DEARBORN — A young Syrian refugee girl had no idea when she was selling gum on the streets of Beirut, but the cryptic expression of fear and confidence on her face would become part of a visual story of struggle that aims to connect everyone with a story to tell.
Mayssa Fakih, a 17-year-old art student at Mercy High School, an all-girls private, Catholic school in Farmington Hills, took the girl’s photo from a taxi during an annual summer family trip to Lebanon. When the girl, with her family looking on in the background, approached the cab, Fakih knew she would be the face of her art project, an eight-piece portfolio she submitted to the Scholastic Art and Writing Awards, in which she won a Regional Gold Key.
Painting brings certain emotions to life. You can incorporate different colors and use different techniques to bring out a creative side and give a bigger mouth.
A painting of that refugee girl over a canvas of newspaper clippings about the struggles of Syrian refugees in Michigan and around the world, now hangs at an exhibit with paintings by other students in her age group at the College for Creative Studies.
The portfolio project began as a class assignment, which had to have a theme, including flowers, animals, time or politics. But Fakih said the concept that interested her the most was sharing people’s struggles.
She said she originally was trying to capture the “magic” of the people in Lebanon – that even in trying times, they demonstrate determination, humility and compassion toward one another. But scouring Lebanon for interesting photos for her art project revealed more than she’d expected, as it underscored the plight of refugee from neighboring countries in the Middle East.
The project also bridges the gap between the struggles of refugees from Palestine and Syria and those in Western countries where Arabs are increasingly settling.
When Fakih was a student for a semester at Dearborn High School, she said she witnessed several Syrian refugee students suffering racial taunts, mainly from their Arab American classmates, for being outsiders.
A reaction to her message is harder to achieve without the unique brush strokes and techniques she incorporates into her paint.
That transpired in a painting she made after being approached by two young boys who were covered in dirt. They worked at a tire shop and begged for money on the streets to support their family.
In the piece based on the photo she took, the boys’ disheveled appearance was apparent, but the entire painting revealed a deeper story.
The symbolism is in the details like a painting’s color profile; darker shades for a dirty face and colors in their clothing that pop, illustrate a contrast between dark circumstances and a brighter future to come.

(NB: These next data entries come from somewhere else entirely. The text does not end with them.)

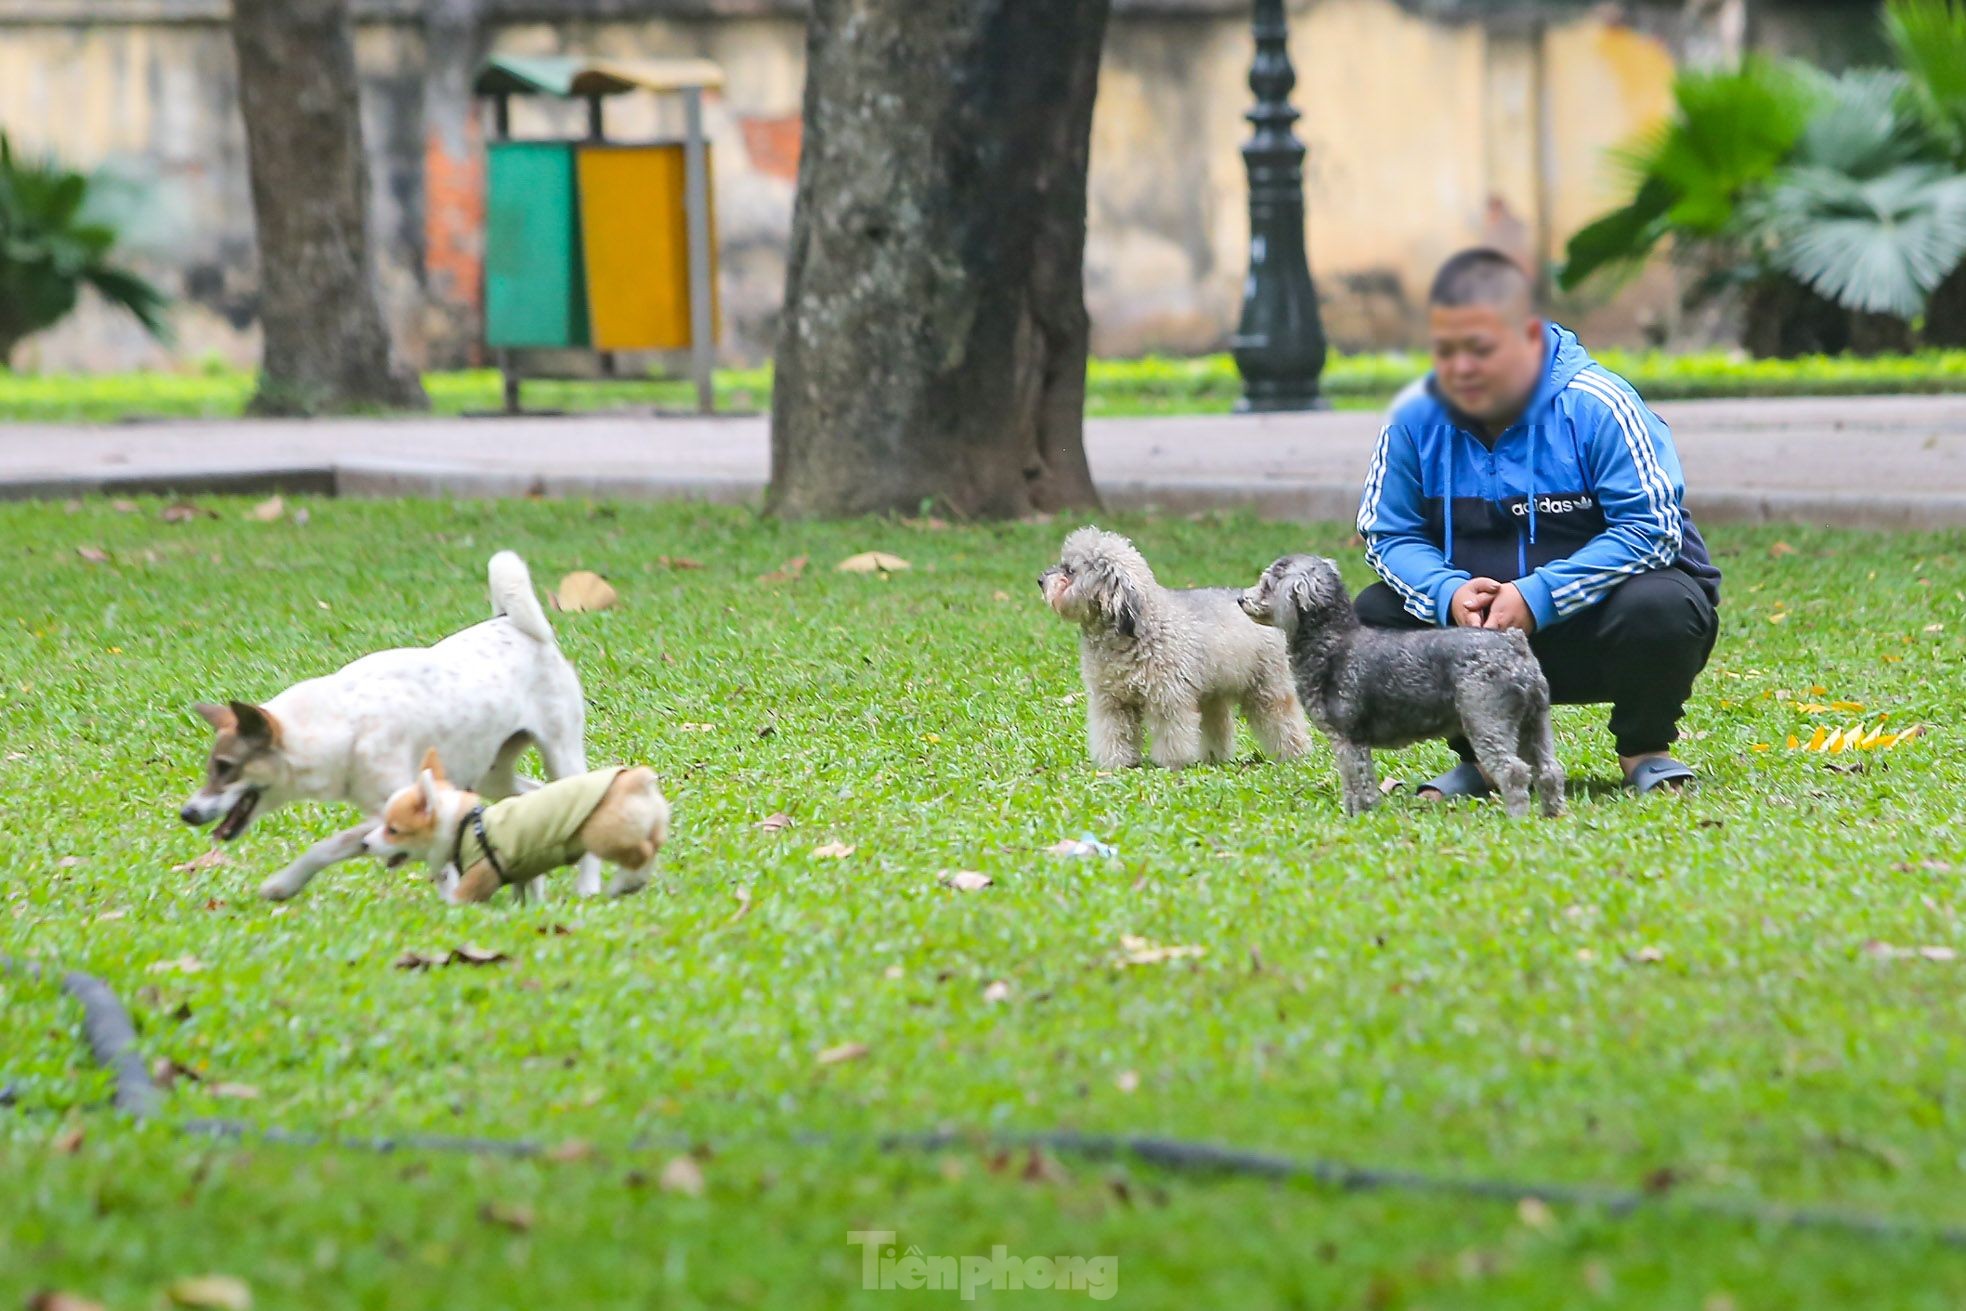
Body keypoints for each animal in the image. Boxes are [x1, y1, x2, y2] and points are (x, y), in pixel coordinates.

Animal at [183, 550, 597, 904]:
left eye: (225, 767)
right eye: (213, 767)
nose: (187, 814)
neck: (343, 725)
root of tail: (509, 621)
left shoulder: (401, 806)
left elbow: (332, 846)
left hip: (560, 751)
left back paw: (588, 886)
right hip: (490, 773)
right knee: (536, 797)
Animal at [365, 746, 672, 904]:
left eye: (392, 830)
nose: (365, 843)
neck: (465, 825)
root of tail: (635, 780)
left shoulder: (481, 873)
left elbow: (461, 896)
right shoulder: (525, 869)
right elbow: (529, 887)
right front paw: (526, 907)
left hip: (601, 836)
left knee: (640, 852)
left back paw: (625, 882)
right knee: (652, 846)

Fakih said she was originally mostly interested in oil painting, but her teacher suggested she start using a medium that could easily switch from looking like water-color paint to an oil-based paint, depending on the amount of water mixed with it. That’s how she paints most of her pieces now.
She also said she’s interested in photography, but she likes using brush strokes and finds more of an emotional connection to paintings.
“I always thought that paintings speak louder than photos,” she said. “Painting brings certain emotions to life. It might not be as detailed, but you can incorporate different colors and use different techniques to bring out a creative side and give a bigger mouth.”
In one painting, for example, Fakih tweaked the composition of a photo and left out some design features so that the focus is on the subjects’ facial expressions.
“People do say that they look more emotional in my painting than they do in an actual photo,” she said.
Fakih said she wanted her approach to be organic, so she stayed away from taking posed photos. She would capture a shot before approaching her subjects to speak to them and find out more about their personal stories.
However, her portfolio didn’t only feature the struggles of refugees. With a broader stoke, she also depicted the humanity of people overcoming hardships.
One piece Fakih submitted, for example, portrays Juliana, a girl with Down Syndrome whom her sister mentors at special needs school program. She said her sister talked a lot about Juliana and that she felt an instant connection with her when she met her.
She also showed the pressure many African Americans face with conforming to White hair beauty standards with a painting of a Black friend stretching out her hair with a straightener to the side.
Fakih called her style abstract-realism, a hybrid approach that make her painting look realistic enough to feel a human connection to a subject, but abstract enough to leave room for creativity.
Art began as something she did for fun, she said.
She said that when she was as young as 3-years-old, her parents would notice that she’d make drawings of anything she could, using objects from around the house. She had a box filled with drawings she’d make.
But now, she said she sees art as a platform to spread a message and hopes to one day make it a career.
Fakih said he chose to highlight struggle in her project because it’s topic with a message that could easily be shared though paintings.
“You can find truth in struggle,” she said. “If you put a picture in front of [people] and you’re not making statements or claiming things, it’s harder for them to become defensive.”
Fakih said she hopes to find the subjects she featured in her works during her next visit to Lebanon and give them copies of the paintings she made of them.